Omer Friedlander / Narratore di sabbie, arance e vertigini

Omer Friedlander, L’uomo che vendeva l’aria in Terrasanta, tr. Irene Abigail Piccinini, NNE, pp. 238, euro 18,00 stampa, euro 8,99 epub

Ci sono scrittori che studiano nelle pietre del proprio territorio i destini di un popolo, attraverso i cammini di donne e uomini d’ogni età: dalle (non sempre) agevoli giovinezze all’evidenza talvolta allucinatoria della vecchiaia. Le narrazioni spesso incantano e fanno apparire lontane terre come facilitatrici di fiabe e avventure, e bolle d’avventura in cui i soliti “occidentali”, da Marco Polo in poi, s’ubriacano di effluvi mitici e mistici. Ora ci troviamo per le mani il libro di un autore nato a Gerusalemme: Omer Friedlander riesce, in una varietà di racconti, a far nascere seduzioni dalle sabbie tormentate da guerre logoranti, e a tessere giorni delicati come carte veline in cui si muovono personaggi di forti aspirazioni.

Giovani donne e ragazzi, e “antenati” ben vivi, si muovono in mezzo agli aranceti fra Giaffa e Haifa, si arricchiscono della sacra polpa, tutti belli e pronti all’avvento della primavera. Alcuni racchiudono i ricordi in barattoli colmi di sabbia, mentre con occhi dolci si guardano l’un l’altro. Alcuni vendono ai turisti, o almeno tentano di farlo, bottigliette vuote tintinnanti disposte su un carretto, a loro dire contenenti non un’aria qualunque ma quella molto speciale della Terrasanta: l’aria tutt’intorno che non richiede permessi e soprattutto è gratis. Padre e figlia sono descritti come figure d’innocenza aliena, pressoché finta agli occhi di turisti biondi e perciò favolosa.

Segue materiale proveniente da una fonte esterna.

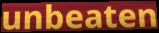
unbeaten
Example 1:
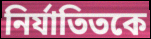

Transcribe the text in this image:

নির্যাতিতকে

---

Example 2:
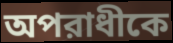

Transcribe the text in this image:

অপরাধীকে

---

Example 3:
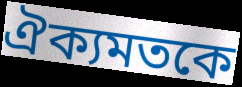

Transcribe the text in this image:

ঐক্যমতকে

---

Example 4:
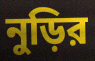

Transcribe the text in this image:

নুড়ির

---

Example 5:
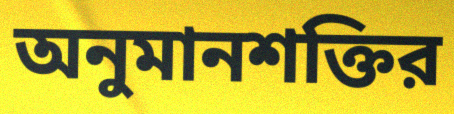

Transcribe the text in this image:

অনুমানশক্তির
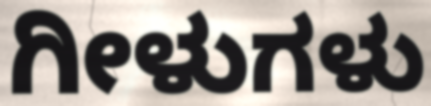
ಗೀಳುಗಳು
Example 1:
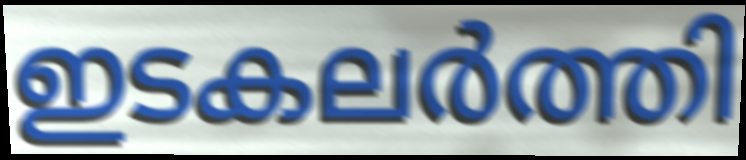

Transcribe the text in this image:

ഇടകലർത്തി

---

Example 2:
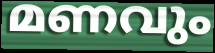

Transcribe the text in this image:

മണവും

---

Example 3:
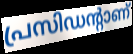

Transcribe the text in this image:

പ്രസിഡന്റാണ്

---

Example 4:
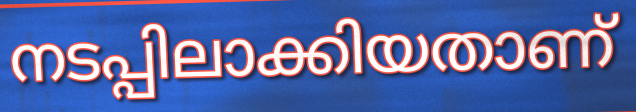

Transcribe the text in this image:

നടപ്പിലാക്കിയതാണ്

Ma ogni racconto di quest’esordio luminoso regala una vertigine a cui pochi frequentatori di regioni mediorientali (Pasolini, Bowles, Schwarzenbach?) sanno arrendersi in modo da accoglierne i privilegi, e le profezie forse felici forse terribili. Ma vere. Almeno quanto i segni e i semi che emergono dalle sabbie, e poi viaggianti su dune e città improvvise. Ci sono segreti portati alla luce da Friedlander, col suo inglese impastato qua e là di lingua ebraica (come sottolinea la traduttrice nella sua amabile nota), famiglie di profughi che appaiono e scompaiono nella luce ondeggiante, naufraghi della “civiltà” su cui la fiaba fatica a respirare ma pur sempre sfreccia sulle rotte che si sciolgono fra una pista e l’altra, fra lamiere arrugginite e splendori fruttiferi.

È la gioventù ricca d’energia a estroflettersi da ogni racconto, qualcosa che noi abbiamo perduto per sempre ma che nei territori di Friedlander ancora è imbevuta di meditazione erratica e corteggiamenti di una natura non contrabbandante bellezza bensì pazzie di spezie, possibilità folgoranti e luci notturne non sempre dovute al cielo stellato. Se il turismo e la guerra sgretola, la civiltà descritta dal nostro scrittore ha quel grado di selvatichezza che rasenta il “puro” scomparso dal corpo degli umani: simile alla morte, rasentandola, ma sempre sul punto di rinascere – tra un furgone Volkswagen e un aranceto al confine delle dune.